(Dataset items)
⁂

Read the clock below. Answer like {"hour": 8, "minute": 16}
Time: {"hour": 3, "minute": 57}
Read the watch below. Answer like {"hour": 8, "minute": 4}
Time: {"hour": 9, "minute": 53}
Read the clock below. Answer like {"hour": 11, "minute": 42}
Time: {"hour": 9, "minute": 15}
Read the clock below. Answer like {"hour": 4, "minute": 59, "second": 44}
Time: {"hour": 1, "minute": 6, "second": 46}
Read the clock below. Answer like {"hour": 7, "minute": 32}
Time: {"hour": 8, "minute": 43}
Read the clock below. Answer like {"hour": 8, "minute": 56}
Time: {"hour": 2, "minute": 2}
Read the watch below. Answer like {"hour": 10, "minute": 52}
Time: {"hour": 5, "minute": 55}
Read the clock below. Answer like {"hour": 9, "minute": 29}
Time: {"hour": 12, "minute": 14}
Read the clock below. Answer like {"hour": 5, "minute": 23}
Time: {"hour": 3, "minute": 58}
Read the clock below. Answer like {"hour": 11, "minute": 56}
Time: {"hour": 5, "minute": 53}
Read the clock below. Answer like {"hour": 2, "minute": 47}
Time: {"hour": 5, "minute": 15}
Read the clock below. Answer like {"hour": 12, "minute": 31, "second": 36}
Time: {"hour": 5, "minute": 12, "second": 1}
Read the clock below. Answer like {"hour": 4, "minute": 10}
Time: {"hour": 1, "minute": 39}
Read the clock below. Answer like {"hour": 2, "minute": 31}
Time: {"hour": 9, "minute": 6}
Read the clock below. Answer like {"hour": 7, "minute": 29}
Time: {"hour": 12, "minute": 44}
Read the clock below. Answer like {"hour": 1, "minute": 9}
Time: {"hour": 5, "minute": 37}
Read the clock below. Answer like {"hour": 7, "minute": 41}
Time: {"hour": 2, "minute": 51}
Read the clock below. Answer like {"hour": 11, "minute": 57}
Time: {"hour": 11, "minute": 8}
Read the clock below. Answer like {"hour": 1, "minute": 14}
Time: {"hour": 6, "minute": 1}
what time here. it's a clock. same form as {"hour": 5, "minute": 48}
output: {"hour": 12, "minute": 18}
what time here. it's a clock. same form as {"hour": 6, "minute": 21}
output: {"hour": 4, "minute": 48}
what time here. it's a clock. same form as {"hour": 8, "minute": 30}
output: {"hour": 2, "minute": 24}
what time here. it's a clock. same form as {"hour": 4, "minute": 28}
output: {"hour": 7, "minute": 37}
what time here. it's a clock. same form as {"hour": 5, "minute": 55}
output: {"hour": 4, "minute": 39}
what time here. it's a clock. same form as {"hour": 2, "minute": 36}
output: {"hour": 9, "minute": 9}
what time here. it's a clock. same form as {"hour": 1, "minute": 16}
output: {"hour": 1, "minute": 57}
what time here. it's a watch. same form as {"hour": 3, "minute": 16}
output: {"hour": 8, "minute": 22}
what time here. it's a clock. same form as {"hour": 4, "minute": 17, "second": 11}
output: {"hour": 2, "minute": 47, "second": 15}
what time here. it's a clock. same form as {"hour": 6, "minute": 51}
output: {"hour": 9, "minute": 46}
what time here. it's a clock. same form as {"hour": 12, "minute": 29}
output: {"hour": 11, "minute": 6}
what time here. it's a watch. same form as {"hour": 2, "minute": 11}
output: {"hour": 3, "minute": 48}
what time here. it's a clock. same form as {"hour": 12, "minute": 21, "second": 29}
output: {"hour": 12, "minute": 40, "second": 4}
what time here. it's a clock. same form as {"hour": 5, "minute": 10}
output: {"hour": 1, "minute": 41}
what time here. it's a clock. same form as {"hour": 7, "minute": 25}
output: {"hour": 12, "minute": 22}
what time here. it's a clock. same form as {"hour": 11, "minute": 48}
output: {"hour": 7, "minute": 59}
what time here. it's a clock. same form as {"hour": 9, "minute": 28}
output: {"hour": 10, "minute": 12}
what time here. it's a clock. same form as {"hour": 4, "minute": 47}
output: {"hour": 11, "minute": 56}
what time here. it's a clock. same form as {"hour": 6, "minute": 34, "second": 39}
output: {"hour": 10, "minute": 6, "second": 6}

⁂

Problem to work on
Pick out each line in the rows above that contains the word "watch" and copy it, treating uppercase and lowercase as different.

Task result
Read the watch below. Answer like {"hour": 8, "minute": 4}
Read the watch below. Answer like {"hour": 10, "minute": 52}
what time here. it's a watch. same form as {"hour": 3, "minute": 16}
what time here. it's a watch. same form as {"hour": 2, "minute": 11}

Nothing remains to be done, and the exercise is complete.